Когда-нибудь… Где нас уже не будет,
На перекрестке чуждых мест и судеб,
Когда-нибудь ты вспомнишь обо мне.

И пребывал в некотором заблуждении настолько, что после завершающих вторую строфу строчек:

Какой мне быть, чтоб ты заметил, что ли
Хотя бы взгляд, хотя бы голос мой?
воспринимал, как метафору,
Возьми меня, прочти меня!

Но нет,

Тебе сей груз, увы, совсем не нужен…

Тем более, что дальше всё по законам любовной лирики развивалось:

Сегодня не дано с тобой нам быть
Ни разговором, ни тем боле, словом.
Не нынче.
Но однажды утром новым
Ты без меня не сможешь дальше жить.

И только финальное:

И босиком срываясь к полке книжной,
Отыщешь со стихами томик мой,
Где я, пытаясь говорить с тобой,
Рассказывала всем о нашей жизни,

вернуло на круги своя, как с небес на землю.
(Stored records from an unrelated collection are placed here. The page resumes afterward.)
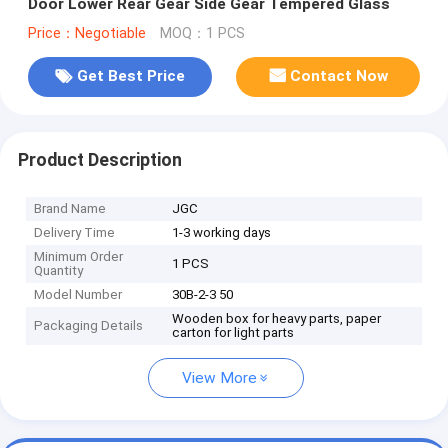
Door Lower Rear Gear Side Gear Tempered Glass
Price：Negotiable
MOQ：1 PCS
Get Best Price
Contact Now
Product Description
Brand Name
JGC
Delivery Time
1-3 working days
Minimum Order
1 PCS
Quantity
Model Number
30B-2-3 50
Wooden box for heavy parts, paper
Packaging Details
carton for light parts
View More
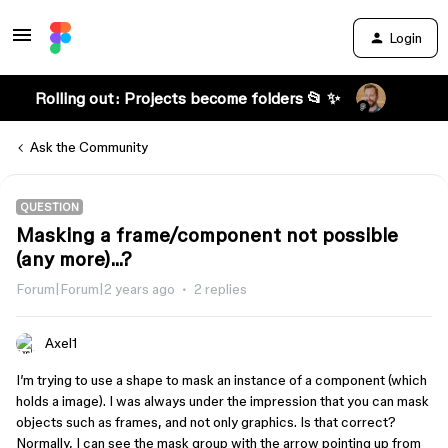
Login
Rolling out: Projects become folders 📂 ✨
Ask the Community
QUESTION
Masking a frame/component not possible
(any more)...?
Forum|Forum|2 years ago
2 replies
Axel1
I’m trying to use a shape to mask an instance of a component (which
holds a image). I was always under the impression that you can mask
objects such as frames, and not only graphics. Is that correct?
Normally, I can see the mask group with the arrow pointing up from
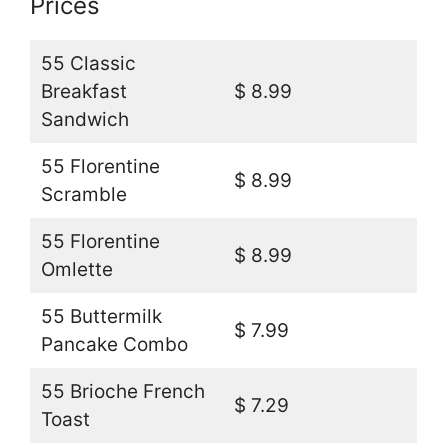
Prices
55 Classic
Breakfast
$ 8.99
Sandwich
55 Florentine
$ 8.99
Scramble
55 Florentine
$ 8.99
Omlette
55 Buttermilk
$ 7.99
Pancake Combo
55 Brioche French
$ 7.29
Toast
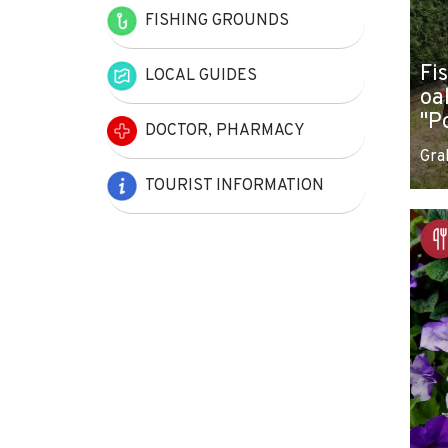
FISHING GROUNDS
Fi
LOCAL GUIDES
oa
"P
DOCTOR, PHARMACY
Gra
TOURIST INFORMATION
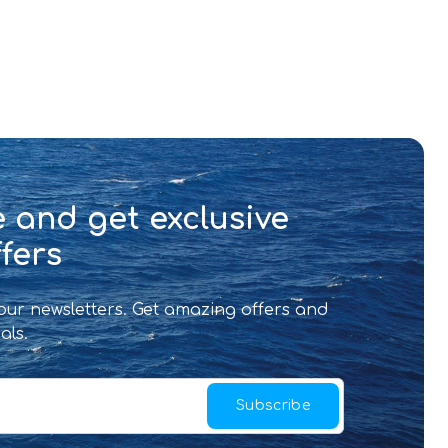
 and get exclusive
fers
 our newsletters. Get amazing offers and
als.
Subscribe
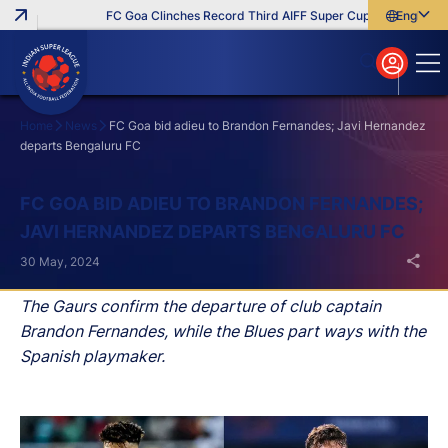
FC Goa Clinches Record Third AIFF Super Cup
Five New Sig
English
English
বাংলা
മലയാളം
Home
News
FC Goa bid adieu to Brandon Fernandes; Javi Hernandez
departs Bengaluru FC
Search
FC GOA BID ADIEU TO BRANDON FERNANDES;
JAVI HERNANDEZ DEPARTS BENGALURU FC
30 May, 2024
The Gaurs confirm the departure of club captain
Brandon Fernandes, while the Blues part ways with the
Spanish playmaker.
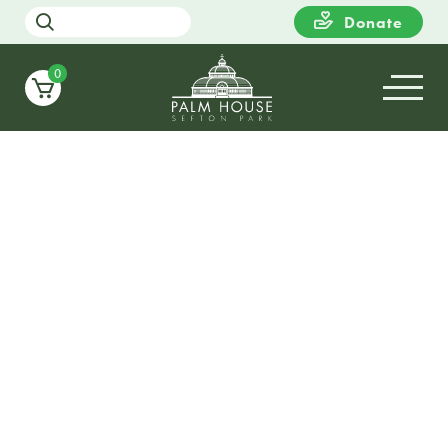
Donate
0
17
TUESDAY
10:00
Still Growing Collective
Exhibition – ‘The Space We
А там и заголовок прочитался, и само стихотворение открылось другими гранями, невидимыми мне прежде, но изначально автором вписанными.

С повестью «Тринадцатый» Александра Дёмышева, о которой Молодость говорила 19 января в Пушкинской библиотеке, случилось нечто похожее. С той лишь разницей, что до финальных строчек добраться оказалось посложнее. И дело не в объёме – 60 страниц для прозы не так уж и много. Но вот первые страницы не давались. Скучновато было снова да ладом читать о противостоянии Ельцина с Хасбулатовым и Руцким, других политических коллизиях приснопамятных девяностых. Но вовремя вспомнил, как полезно сознавать: «Всё написанное – не для беглого чтения». Да и «Витькины небеса» знакомы, и «Тихий океан». А тут новое, незнакомое, тем же пером сотворённое. Углубись, отложив всякое житейское попечение, прими информационную составляющую к сведению и по волнам памяти и фантазии автора отправляйся в свободное плавание, не оставляя надежды, что Хорошие Пристани не за горами.

И вот после расписанных, как вехи: «Лихие (тревожные, мрачные, дикие) девяностые, что хранит о вас память?» «Алкоголь туманит голову, но холодок опасности пробежал по спине », «Три судимости, две ходки, пять годков за колючкой», «Преступник преступнику рознь», «Теперь сгустите краски раза в три – это Карлос» давно обещанное: «Я расскажу вам о Тринадцатом» вступает в решающую фазу. Сцене в рюмочной много что предшествует. Возвращение на Филейку из «армейки» паренька, от лица которого ведется повествование и появление в его доме бойцовской собаки с татуировкой за розовым ухом «№ О13». Угрожающе-жёсткое «По-бырому!» упомянутого выше Карлоса, и филейская легенда о привычке этого шкафоподобного бандитствующего элемента рассказывать историю происхождения своей клички приговоренному к немедленной смерти всякому, кто обидит его. И вот в рюмочной той разыгрывается сцена, в результате которой парень оказывается в положении без пяти минут приговорённого. Спасенья нет? Но есть Тринадцатый, бультерьер Юденич Даймонд Бижу, в просторечии Дениска. Он и бросается в атаку, когда «Карлос вытащил из-за пазухи руку и, опираясь ею о стол, начал подниматься. Вначале бультерьер врезался в ту самую руку, но не удачно – рукав толстого кожана помешал ухватиться за плоть как следует. Поднявшийся во весь рост Карлос стряхнул пса, пнул его мощно, так что Дениска на метр отлетел. И вновь бандюган сунул руку за пазуху. А дальше – всё! В следующее мгновение бультерьер вцепился (на этот раз мёртвой хваткой!) Карлосу между ног. Вгрызся, орудуя зубами, сжимая и перемалывая мясо, давя через клыки и резцы всеми своими двадцатью девятью атмосферами».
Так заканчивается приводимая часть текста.